En résumé, ces amendements complexifieraient et renchériraient la transmission des entreprises familiales, sans bénéfice réel pour les finances publiques, et risqueraient de fragiliser durablement le tissu entrepreneurial français.

Le Conseil Supérieur du notariat vient lui aussi de proposer un durcissement du dispositif. Nous pensons pour les raisons énoncées ci-dessus que de telles propositions sont inopportunes. Il faudrait au contraire favoriser au maximum les possibilités de mise en œuvre du dispositif et non le limiter.

Enfin, un rapport de l’Institut des politiques publiques prétend démontrer que l’entreprise familiale ne présente en réalité aucun intérêt pour l’économie. Sur ce point, nous nous inscrivons en faux. L’expérience concrète que nous avons accumulée en suivant des milliers d’entreprises familiales depuis des décennies nous a permis de constater qu’elles présentent au contraire de très nombreux avantages non seulement pour l’économie nationale mais aussi dans bien d’autres domaines :

  1. Les entreprises familiales distribuent moins de dividendes que la moyenne des entreprises, ce qui les rend plus résistantes en cas de crise, et plus résilientes.
  2. Elles inscrivent leur développement sur le long terme, ce qui leur permet d’investir sur des projets à plus longue échéance et notamment d’être plus actives en matière de développement durable et de transition énergétique.
  3. Elles développent aussi un meilleur climat social (moins d’absentéisme, moins de grève).
  4. Elles présentent un fort ancrage territorial. La plupart d’entre elles restent implantées à l’endroit où elles ont été créées et peuvent représenter dans certaines communes la principale ressource en matière d’emplois et de financement de la collectivité.
  5. Enfin, dans certaines régions ou secteurs d’activités, dans lesquels il n’existe pas suffisamment de candidats acquéreurs, la transmission familiale est parfois la seule issue au moment du départ en retraite du chef d’entreprise. Si l’on la rend impossible en raison des droits de succession de telles entreprises disparaitront ainsi que leurs emplois.

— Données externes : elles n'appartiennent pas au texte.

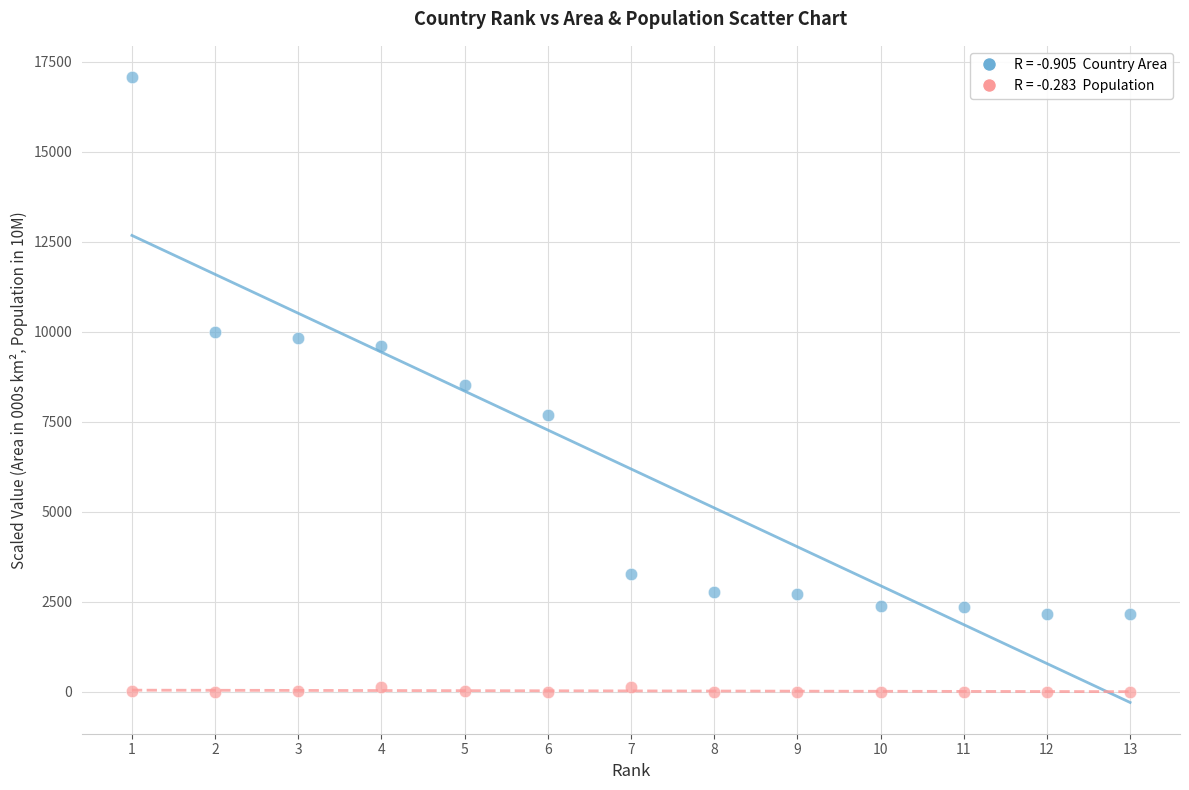

Across all data points, what is the range of X values (max minus min)?

12.0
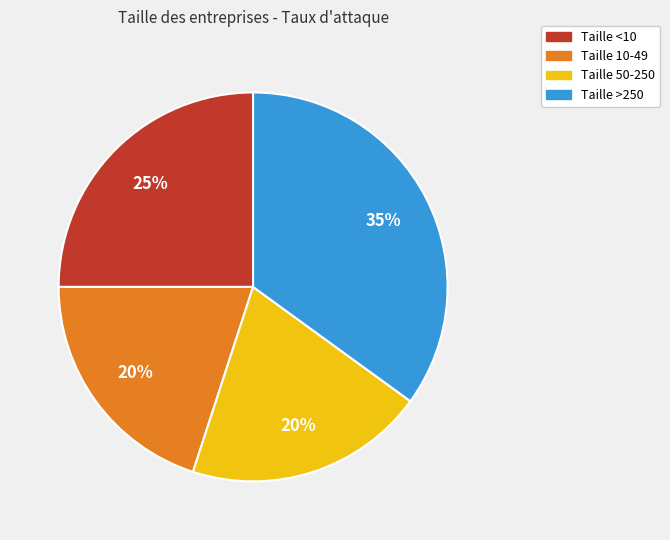

To the nearest percent, what is the difference between the largest and smallest slice percentages?

15%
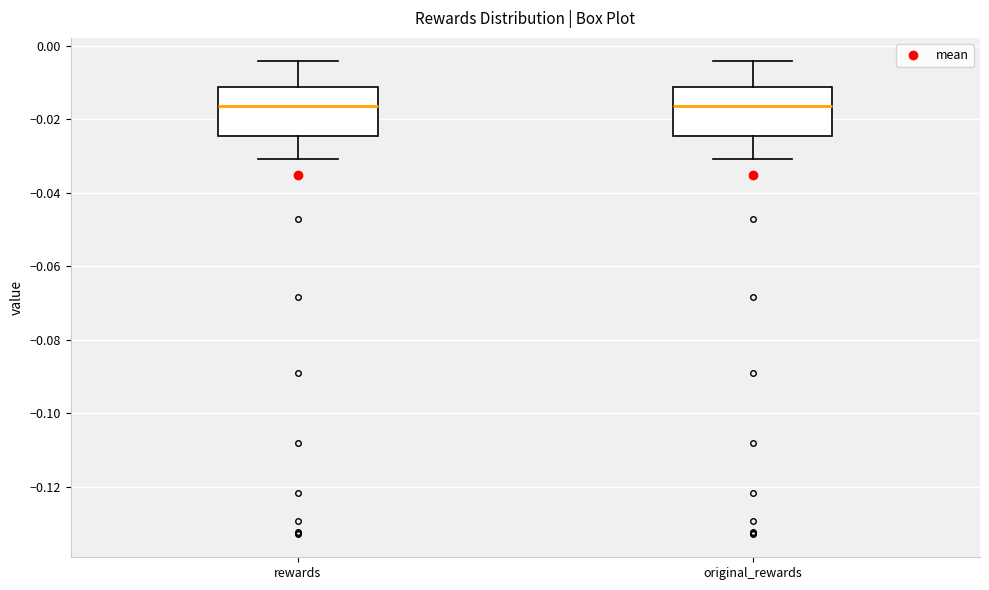

Where does the median line of the box for original_rewards sit on the y-axis? The values are not printed on the chart, so give them approximately, as read against the axis.

-0.016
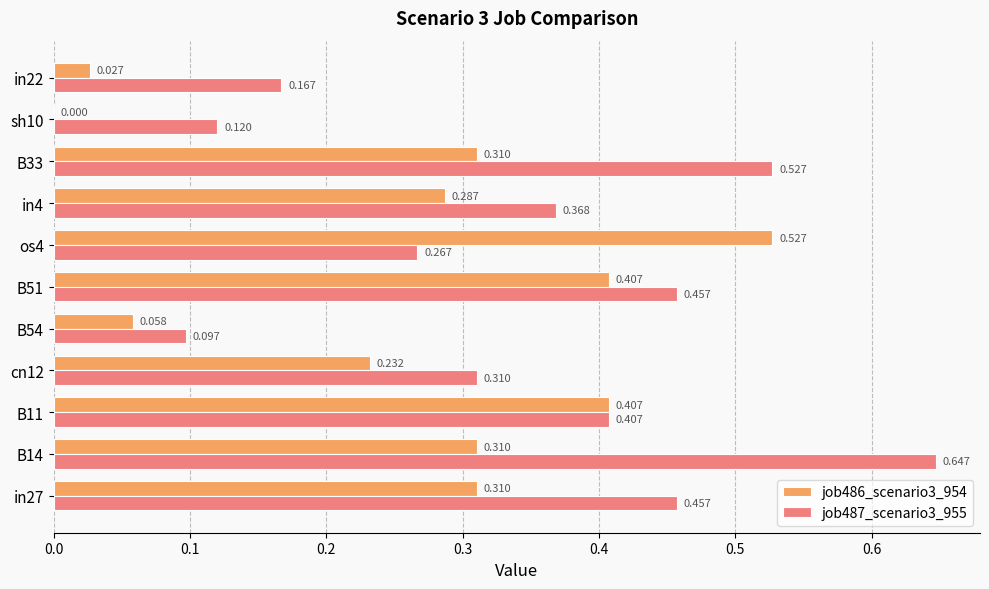

Is the value of job486_scenario3_954 at cn12 greater than the value of job487_scenario3_955 at B54?

Yes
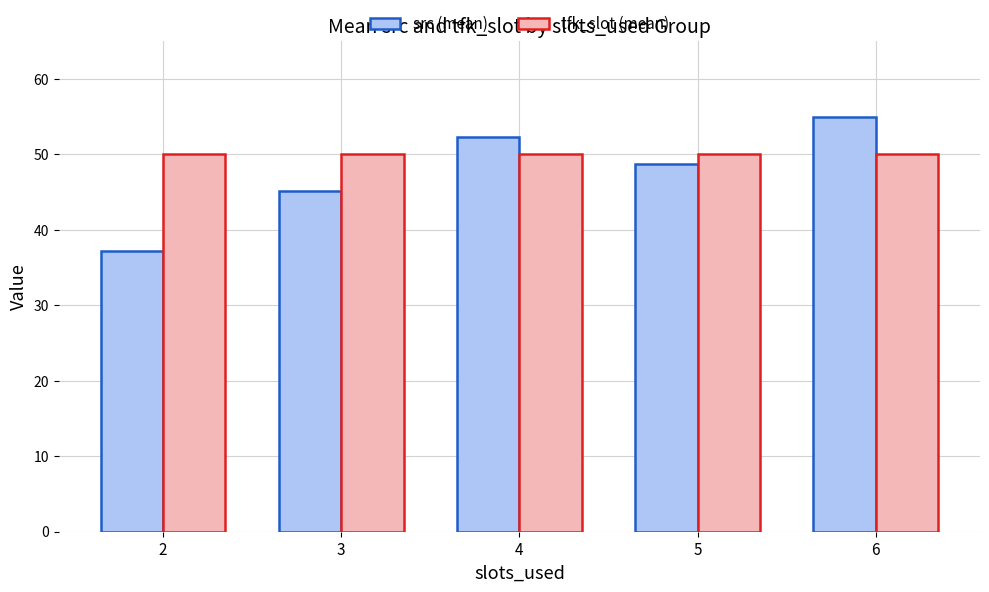

Which label corresponds to the largest value in the chart?

6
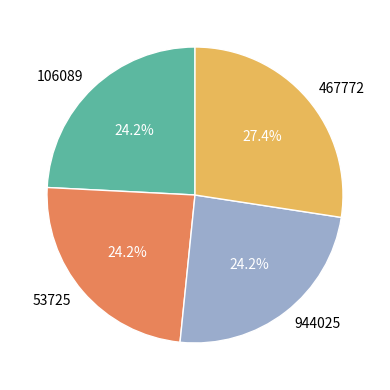

Do 53725 and 467772 together represent more than half of the pie?

Yes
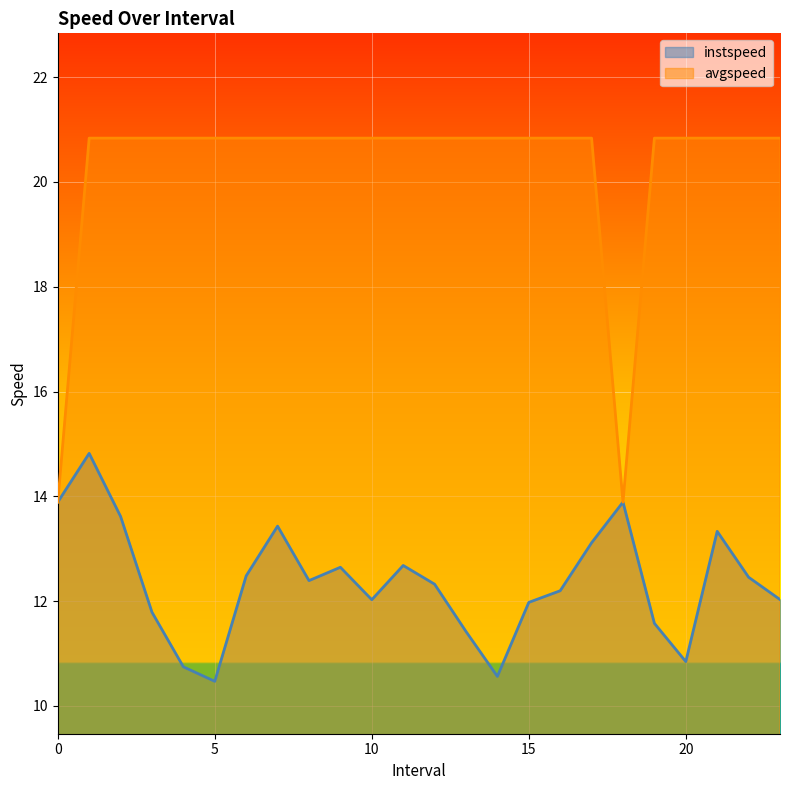

What are all the series names shown in the legend?

instspeed, avgspeed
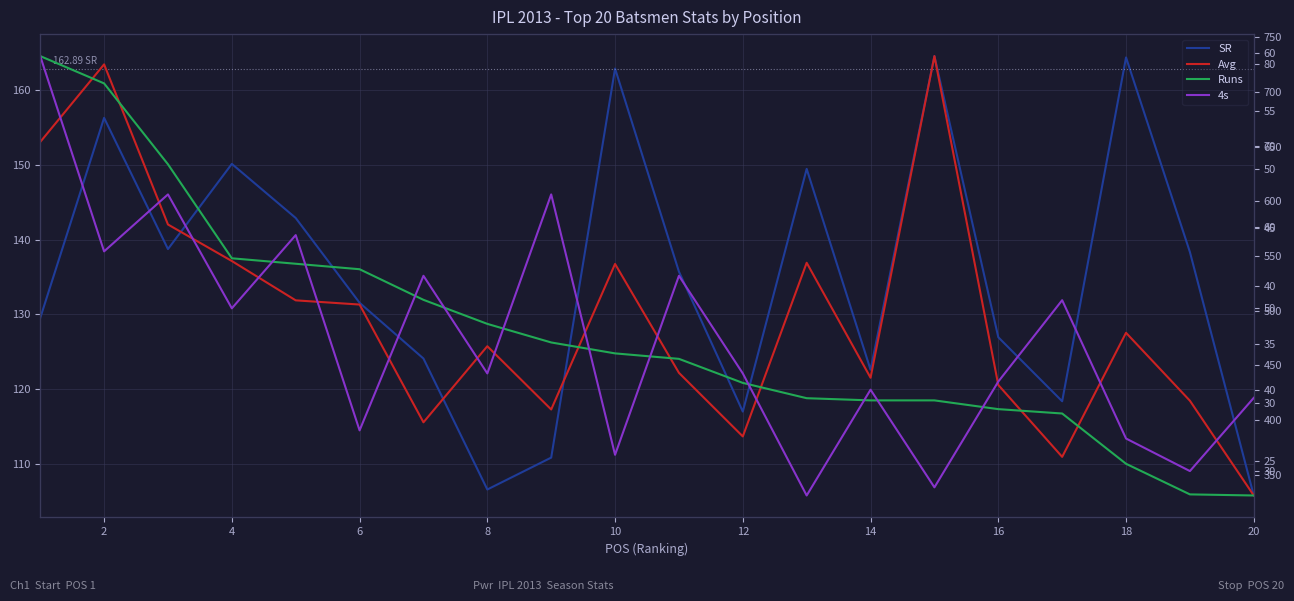

Which series has the largest range (max minus min)?

Runs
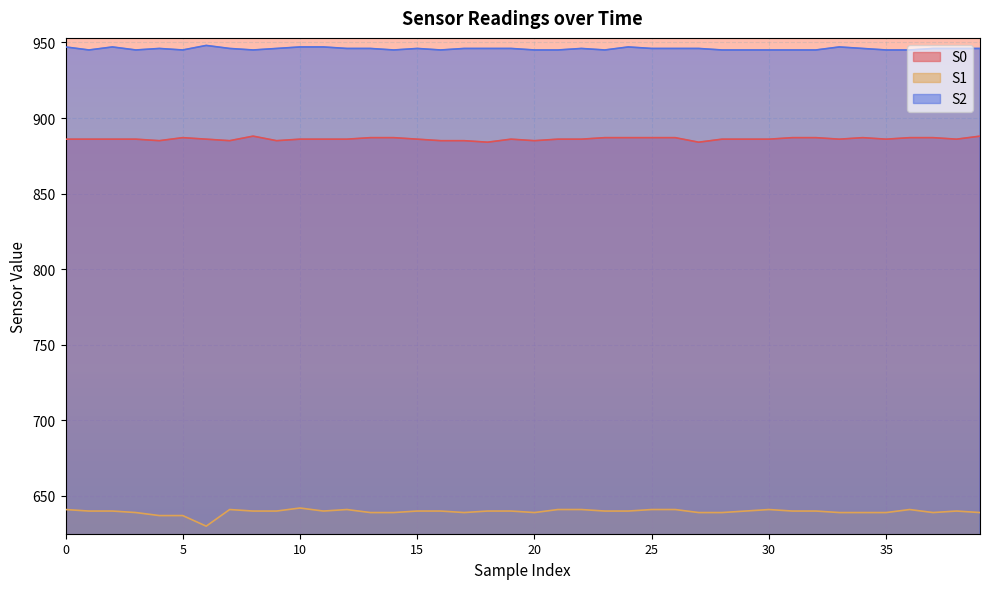

True or false: S0 and S2 intersect in this chart.

False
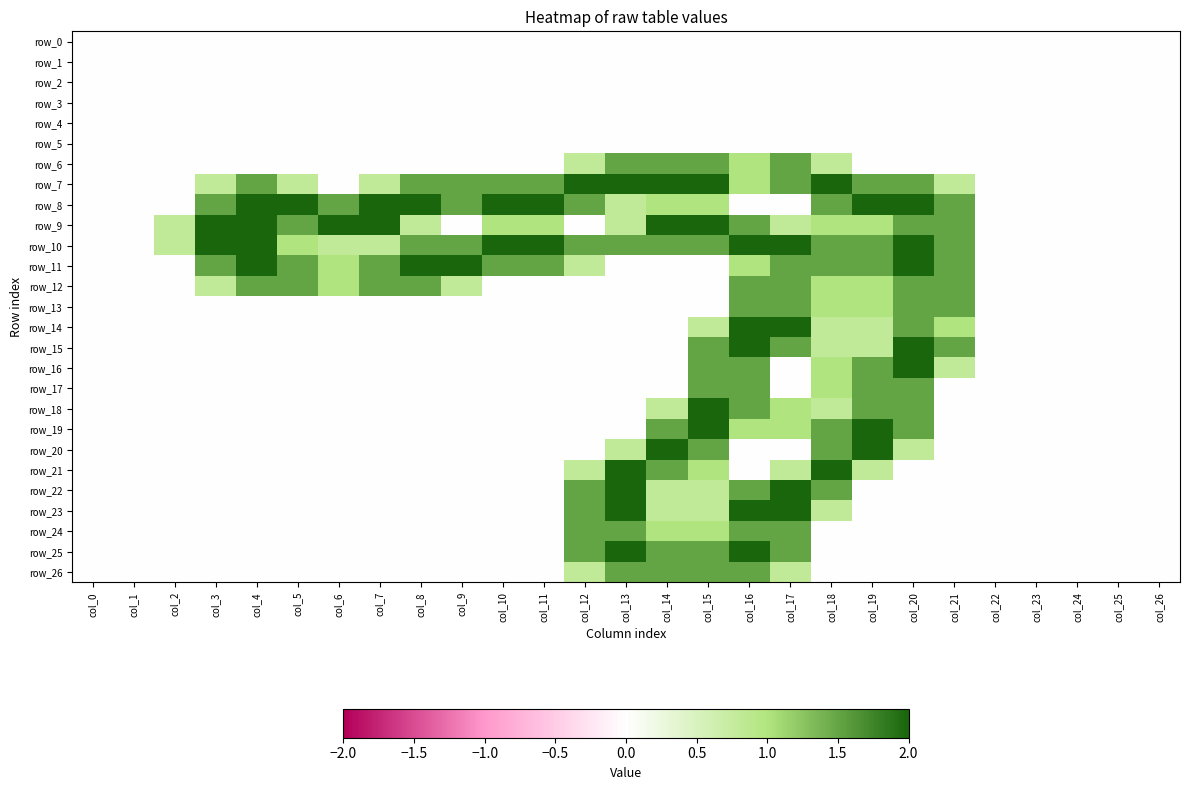

Which series has the largest total across all categories?

row_10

Ces externalités positives des entreprises familiales sont des évidences pour qui connait la réalité du terrain. Elles sont d’ailleurs unanimement partagées à l’étranger.

Tous les pays frontaliers favorisent la transmission familiale des entreprises en prévoyant des dispositifs permettant de réduire la fiscalité applicable, alors même que dans la plupart de ces pays, elle est déjà, en droit commun, nettement plus faible qu’en France.

Le Parlement européen lui-même a adopté le 8 septembre 2015 une résolution reconnaissant toutes ces caractéristiques favorables et appelant les États membres à ne pas entraver l’activité et la transmission des entreprises familiales, notamment à cause de la fiscalité successorale.

Le coût fiscal constitue en effet l’un des obstacles majeurs de la transmission familiale des entreprises. Une enquête menée en grandeur réelle en Grèce à la suite d’une réforme ayant fortement réduit les droits de succession en 2002 (de 20 % à 2 %) a démontré que dans les années qui ont suivi, le taux de transmission familiale avait pratiquement doublé, et que les entreprises concernées continuaient à investir et à se développer ; là où, avant la réforme la ponction fiscale importante opérée sur la trésorerie de la société pour acquitter les impôts de transmission, réduisait fortement l’investissement. Cela semble une évidence. Il est donc particulièrement surprenant que l’analyse conduite en France puisse aboutir à un constat différent.

Rappelons qu’en France, seulement 15 % des entreprises sont transmises au sein des familles, contre 50 % en Allemagne et 70 % en Italie. Ce retard fragilise notre tissu économique et explique pourquoi nous comptons nettement moins d’ETI que nos voisins.

Durcir le pacte Dutreil, c’est prendre le risque de fragiliser l’économie française et de compromettre la souveraineté nationale. L’enjeu est majeur : il est temps d’alerter et d’agir avant qu’il ne soit trop tard.